President Muhammadu Buhari, who ruled Nigeria as a ham-fisted military dictator from 1983 until the coup plotters came calling in 1985, says democracy has been slowing him down a lot.
Buhari, who refers to himself these days as a “converted democrat,” contested 2003, 2007 and 2011 presidential elections without success, before beating then-incumbent President Goodluck Jonathan to emerge winner of the 2015 vote.
Buhari carved a reputation for being tough on corruption in his days as a military head of state, with persons accused of graft, hounded into jail before they had a chance to defend themselves.
Accusations of being a dictator in a democracy
The president has recently been accused of human rights violations, disobeying court orders and an attempt to re-enact a tough military past in his stint as a ‘democratic’ leader.
The nation’s most-read newspaper, Punch, recently resolved to prefix Buhari with his former title of ‘Major General’ and refer to his administration as a ‘regime’ “until they purge themselves of their insufferable contempt for the rule of law.”
On the occasion of his 77th birthday celebration at the presidential villa, Buhari admitted that it’s been tough trying to put up with all the nuances and processes that come with democratic governance.
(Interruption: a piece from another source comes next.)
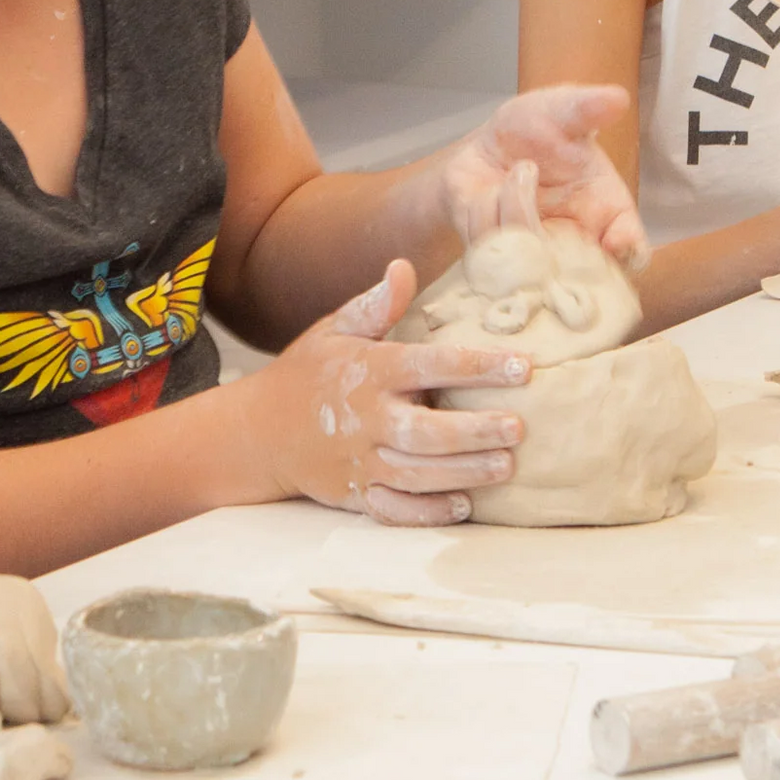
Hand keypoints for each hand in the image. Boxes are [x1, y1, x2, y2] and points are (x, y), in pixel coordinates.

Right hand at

“I have learned the hard way. When I came in (military) uniform, I collected those who were leading, took them to Kirikiri (prison) and told them that they were guilty until they could prove themselves innocent. Based on all geopolitical zones, I put up committees to investigate them.
“Those who were found to have lived beyond their means, the balance was taken away from them and given to the state. I have arrested myself, detained and the looters were given back what they had stolen.
“Under this (democratic) system which is supposed to be more accountable…but…it’s too slow for my liking..,” the president said.
Buhari has often lamented how tough it’s been to jail allegedly corrupt persons as a democratic president.